When installing Npcap, select options:
- Support raw 802.11 traffic
- Install Npcap in WinPcap API-compatible Mode
We also need the Wireshark program, which can be downloaded here. If Npcap is installed correctly, then the option to install WinPcap should be inactive:
To work with wireless cards in monitor mode, Npcap uses the ‘Native 802.11 WLAN’ interface, which is obsolete in Windows 10. And although there is evidence that in Windows 10 you can still use Native 802.11 WLAN, you also can try to install all this in Windows 8 for better results.
You may also need drivers for your wireless card, for example, for Alfa I downloaded drivers here: alfa.com.tw/files/?dir=%5B1%5D%20WiFi%20USB%20adapter
Examples of adapters tested by the authors of the program: https://secwiki.org/w/Npcap/WiFi_adapters
How to capture PMKID in Windows
Plug your Wi-Fi adapter.
Run Wireshark as administrator:
Now find the Capture menu and select Options there:
If your adapter supports monitor mode and if you have installed everything correctly before, then you should have a checkbox in the Monitor Mode column opposite the wireless interfaces.
I have it for my Wi-Fi interfaces (as you can see in the screenshot), but as soon as I select checkbox, a tick disappears. I tried three Wi-Fi adapters with different chipsets, tried virtual machines, tried on a real computer, even installed Windows 8 specifically and tried there. The result is always the same - the check mark disappears immediately. One can begin to doubt whether it works at all, but here the authors write very confidently what works.
Therefore, we will proceed from the assumption that this also worked for you.
In order for the access point to send Message 1 of a handshake (which can contain PMKID), you need to connect to it from another wireless interface — you can choose any password, since the password does not affect the Message 1 of a handshake.
After the data is captured, you can filter the desired frame directly in Wireshark, for this use a filter (for details on working with wireless frames, see the article “How to extract all handshakes from a capture file with several handshakes”):
(wlan.fc.type_subtype == 0x08 || wlan.fc.type_subtype == 0x05 || (eapol && wlan.rsn.ie.pmkid))
How to set a Wi-Fi adapter into monitor mode in Windows
If you also have problems with capturing raw Wi-Fi frames, then as a consolation prize, you can switch your Alfa to monitor mode in Windows - there are no problems with that. The problem is that any use of this monitor mode is completely missing: Airodump-ng does not understand these interfaces. And even Wireshark, which seems to be working with Npcap, does not understand this monitor mode - it is necessary that Wireshark sets the card into monitor mode.
Therefore, for those who, like me, did not succeed, this monitor mode comes as a consoling (and useless) prize.
To enable it, open a command prompt from the administrator and go to the folder C:\Windows\System32\Npcap\:
See the names of the wireless interfaces:
netsh wlan show interfaces
I renamed my interface to awus052nh, by default it may be called “Wireless Network” or something similar. As it is written in the help, the WlanHelper.exe program must understand both the Interface Name and the GUID, which is shown a couple of lines lower.

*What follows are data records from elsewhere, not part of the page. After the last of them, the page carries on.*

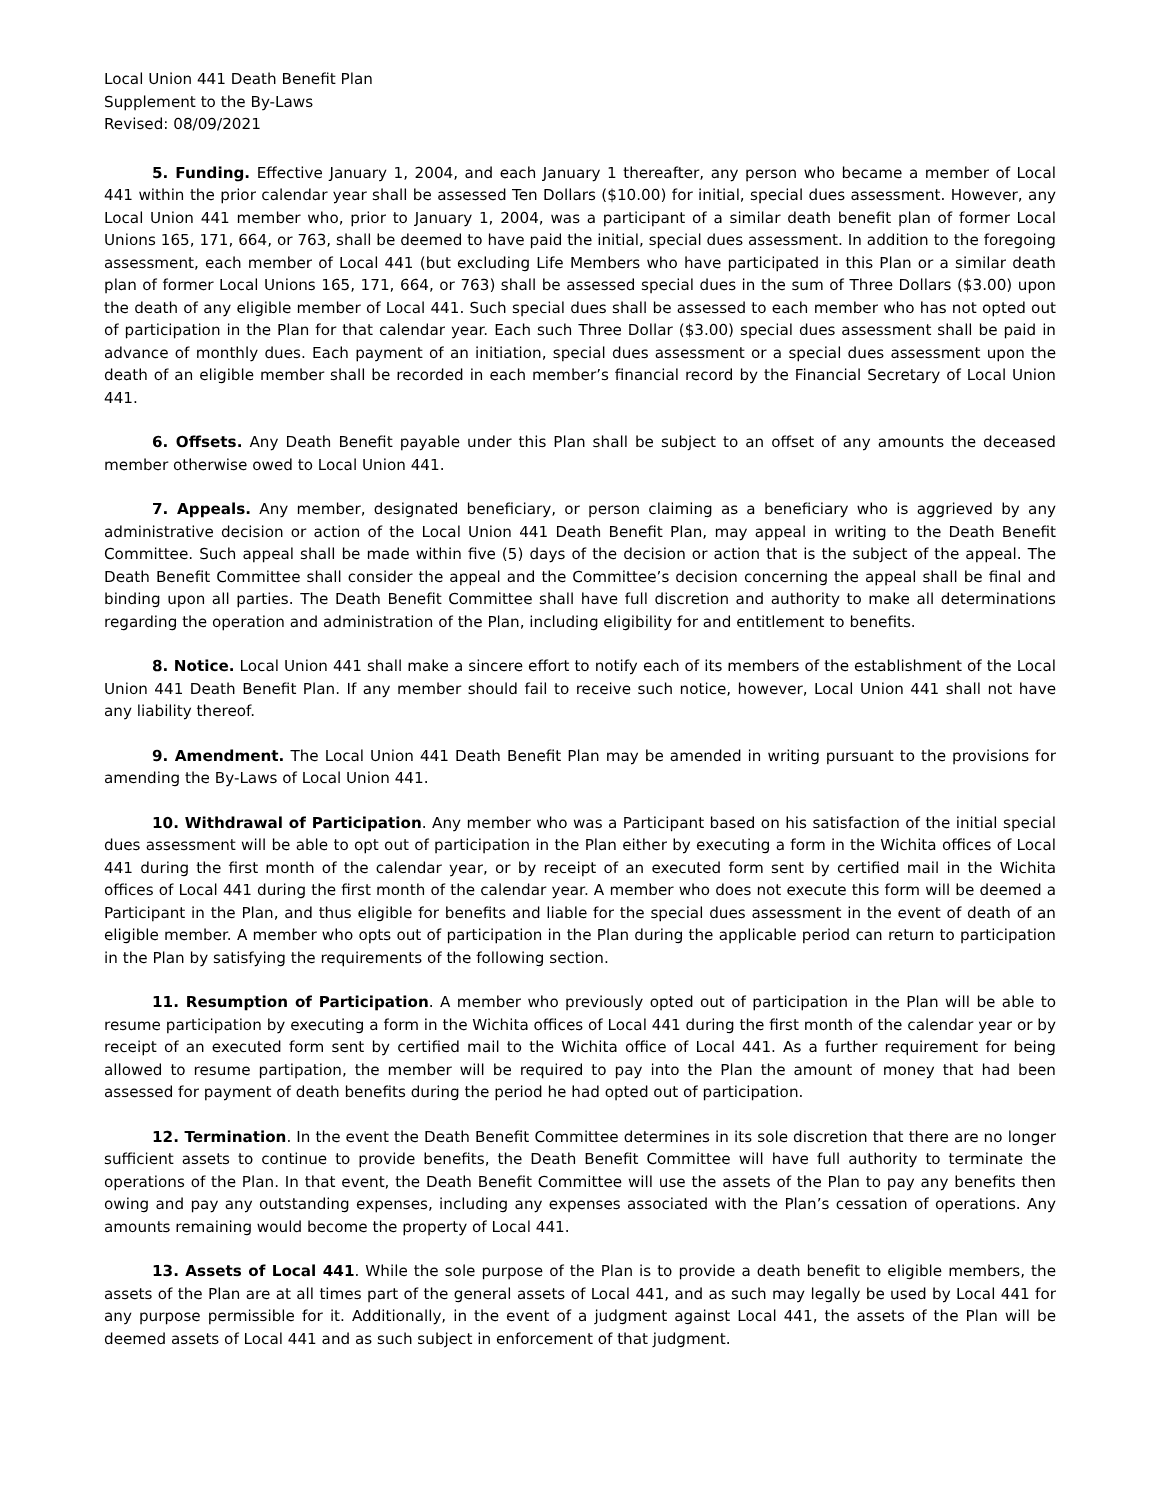Local Union 441 Death Benefit Plan
Supplement to the By-Laws
Revised: 08/09/2021
5. Funding. Effective January 1, 2004, and each January 1 thereafter, any person who became a member of Local 441 within the prior calendar year shall be assessed Ten Dollars ($10.00) for initial, special dues assessment. However, any Local Union 441 member who, prior to January 1, 2004, was a participant of a similar death benefit plan of former Local Unions 165, 171, 664, or 763, shall be deemed to have paid the initial, special dues assessment. In addition to the foregoing assessment, each member of Local 441 (but excluding Life Members who have participated in this Plan or a similar death plan of former Local Unions 165, 171, 664, or 763) shall be assessed special dues in the sum of Three Dollars ($3.00) upon the death of any eligible member of Local 441. Such special dues shall be assessed to each member who has not opted out of participation in the Plan for that calendar year. Each such Three Dollar ($3.00) special dues assessment shall be paid in advance of monthly dues. Each payment of an initiation, special dues assessment or a special dues assessment upon the death of an eligible member shall be recorded in each member’s financial record by the Financial Secretary of Local Union 441.
6. Offsets. Any Death Benefit payable under this Plan shall be subject to an offset of any amounts the deceased member otherwise owed to Local Union 441.
7. Appeals. Any member, designated beneficiary, or person claiming as a beneficiary who is aggrieved by any administrative decision or action of the Local Union 441 Death Benefit Plan, may appeal in writing to the Death Benefit Committee. Such appeal shall be made within five (5) days of the decision or action that is the subject of the appeal. The Death Benefit Committee shall consider the appeal and the Committee’s decision concerning the appeal shall be final and binding upon all parties. The Death Benefit Committee shall have full discretion and authority to make all determinations regarding the operation and administration of the Plan, including eligibility for and entitlement to benefits.
8. Notice. Local Union 441 shall make a sincere effort to notify each of its members of the establishment of the Local Union 441 Death Benefit Plan. If any member should fail to receive such notice, however, Local Union 441 shall not have any liability thereof.
9. Amendment. The Local Union 441 Death Benefit Plan may be amended in writing pursuant to the provisions for amending the By-Laws of Local Union 441.
10. Withdrawal of Participation. Any member who was a Participant based on his satisfaction of the initial special dues assessment will be able to opt out of participation in the Plan either by executing a form in the Wichita offices of Local 441 during the first month of the calendar year, or by receipt of an executed form sent by certified mail in the Wichita offices of Local 441 during the first month of the calendar year. A member who does not execute this form will be deemed a Participant in the Plan, and thus eligible for benefits and liable for the special dues assessment in the event of death of an eligible member. A member who opts out of participation in the Plan during the applicable period can return to participation in the Plan by satisfying the requirements of the following section.
11. Resumption of Participation. A member who previously opted out of participation in the Plan will be able to resume participation by executing a form in the Wichita offices of Local 441 during the first month of the calendar year or by receipt of an executed form sent by certified mail to the Wichita office of Local 441. As a further requirement for being allowed to resume partipation, the member will be required to pay into the Plan the amount of money that had been assessed for payment of death benefits during the period he had opted out of participation.
12. Termination. In the event the Death Benefit Committee determines in its sole discretion that there are no longer sufficient assets to continue to provide benefits, the Death Benefit Committee will have full authority to terminate the operations of the Plan. In that event, the Death Benefit Committee will use the assets of the Plan to pay any benefits then owing and pay any outstanding expenses, including any expenses associated with the Plan’s cessation of operations. Any amounts remaining would become the property of Local 441.
13. Assets of Local 441. While the sole purpose of the Plan is to provide a death benefit to eligible members, the assets of the Plan are at all times part of the general assets of Local 441, and as such may legally be used by Local 441 for any purpose permissible for it. Additionally, in the event of a judgment against Local 441, the assets of the Plan will be deemed assets of Local 441 and as such subject in enforcement of that judgment.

But my WlanHelper.exe categorically does not accept the name of the interface, an error appears
Error: makeOIDRequest::strAdapterGUID error, the adapter name is incorrect. Failure
Although it accepts GUID normally.
Therefore, in the subsequent commands, instead of the name, I will use the GUID (replace it with your own).

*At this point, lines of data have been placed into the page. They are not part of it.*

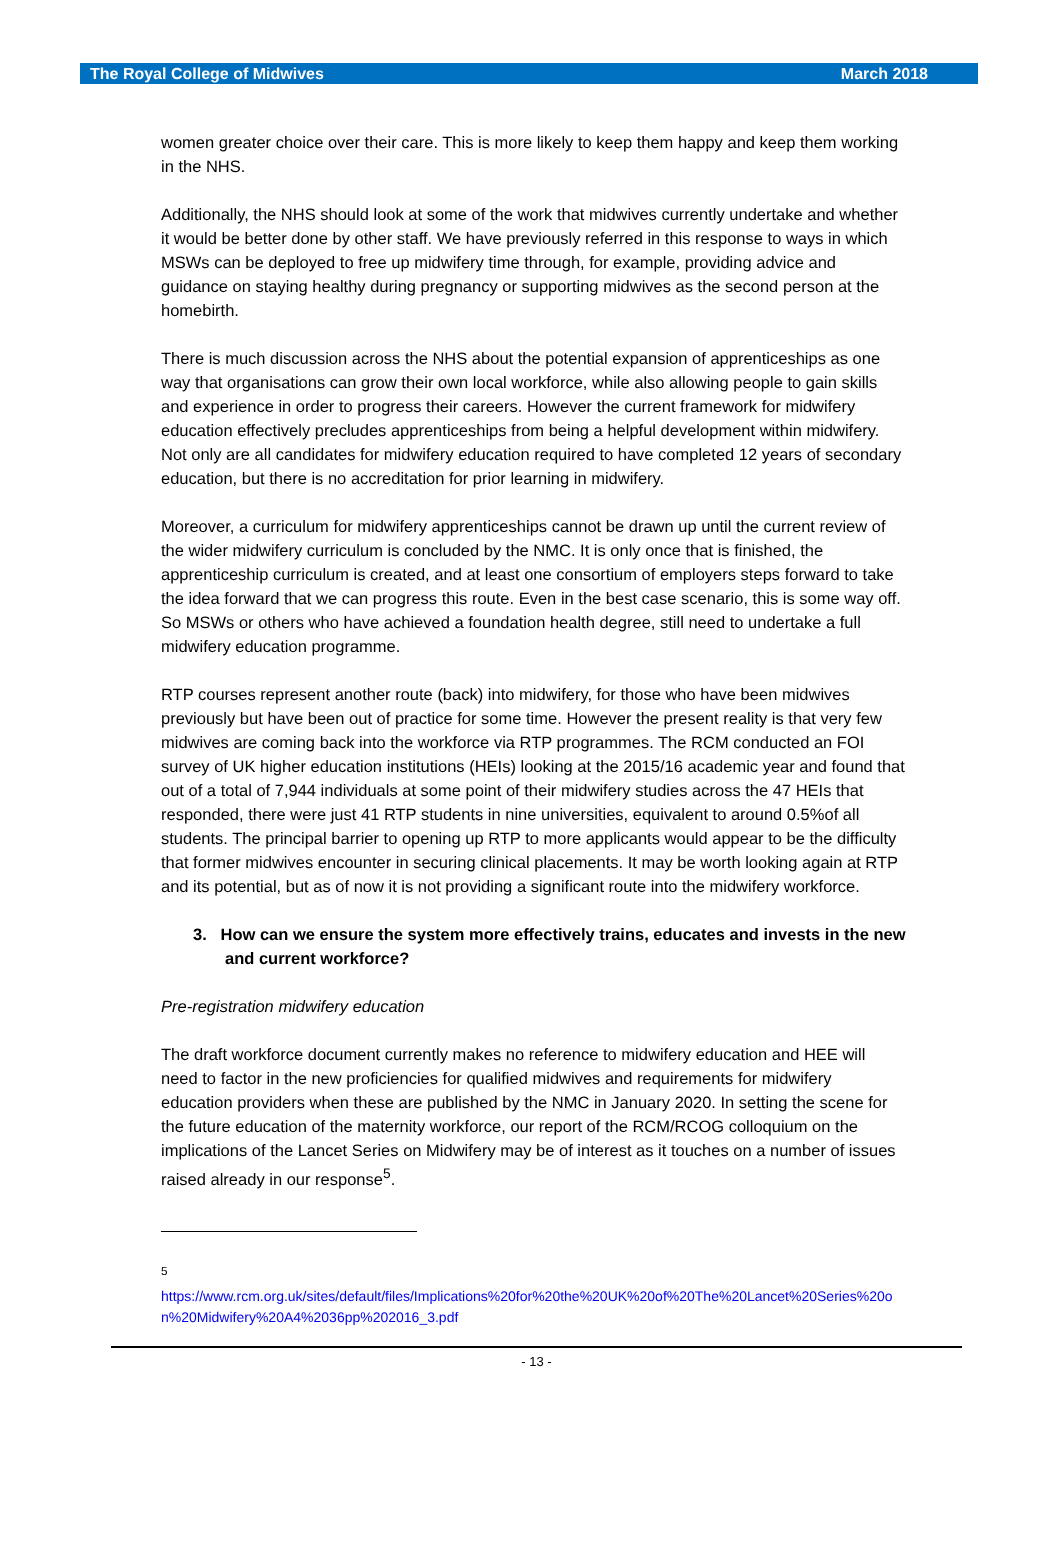The Royal College of Midwives March 2018
women greater choice over their care. This is more likely to keep them happy and keep them working in the NHS.
Additionally, the NHS should look at some of the work that midwives currently undertake and whether it would be better done by other staff. We have previously referred in this response to ways in which MSWs can be deployed to free up midwifery time through, for example, providing advice and guidance on staying healthy during pregnancy or supporting midwives as the second person at the homebirth.
There is much discussion across the NHS about the potential expansion of apprenticeships as one way that organisations can grow their own local workforce, while also allowing people to gain skills and experience in order to progress their careers. However the current framework for midwifery education effectively precludes apprenticeships from being a helpful development within midwifery. Not only are all candidates for midwifery education required to have completed 12 years of secondary education, but there is no accreditation for prior learning in midwifery.
Moreover, a curriculum for midwifery apprenticeships cannot be drawn up until the current review of the wider midwifery curriculum is concluded by the NMC. It is only once that is finished, the apprenticeship curriculum is created, and at least one consortium of employers steps forward to take the idea forward that we can progress this route. Even in the best case scenario, this is some way off. So MSWs or others who have achieved a foundation health degree, still need to undertake a full midwifery education programme.
RTP courses represent another route (back) into midwifery, for those who have been midwives previously but have been out of practice for some time. However the present reality is that very few midwives are coming back into the workforce via RTP programmes. The RCM conducted an FOI survey of UK higher education institutions (HEIs) looking at the 2015/16 academic year and found that out of a total of 7,944 individuals at some point of their midwifery studies across the 47 HEIs that responded, there were just 41 RTP students in nine universities, equivalent to around 0.5%of all students. The principal barrier to opening up RTP to more applicants would appear to be the difficulty that former midwives encounter in securing clinical placements. It may be worth looking again at RTP and its potential, but as of now it is not providing a significant route into the midwifery workforce.
3. How can we ensure the system more effectively trains, educates and invests in the new and current workforce?
Pre-registration midwifery education
The draft workforce document currently makes no reference to midwifery education and HEE will need to factor in the new proficiencies for qualified midwives and requirements for midwifery education providers when these are published by the NMC in January 2020. In setting the scene for the future education of the maternity workforce, our report of the RCM/RCOG colloquium on the implications of the Lancet Series on Midwifery may be of interest as it touches on a number of issues raised already in our response<sup>5</sup>.
<sup>5</sup>
https://www.rcm.org.uk/sites/default/files/Implications%20for%20the%20UK%20of%20The%20Lancet%20Series%20on%20Midwifery%20A4%2036pp%202016_3.pdf
- 13 -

To view the current monitor mode, enter:
WlanHelper.exe 1eff05d6-56c5-4a12-bb4b-d96a7ef0af2f mode
To put in monitor mode:
WlanHelper.exe 1eff05d6-56c5-4a12-bb4b-d96a7ef0af2f mode monitor
WlanHelper.exe 1eff05d6-56c5-4a12-bb4b-d96a7ef0af2f mode
Everything worked out:
As simple as it’s useless …
As I said, I did not manage to capture PMKID. If someone succeeds according to this instruction - please write in the comments. Maybe someone saw what was done wrong by me and why Wireshark cannot use the monitor mode? I would be grateful for any advice.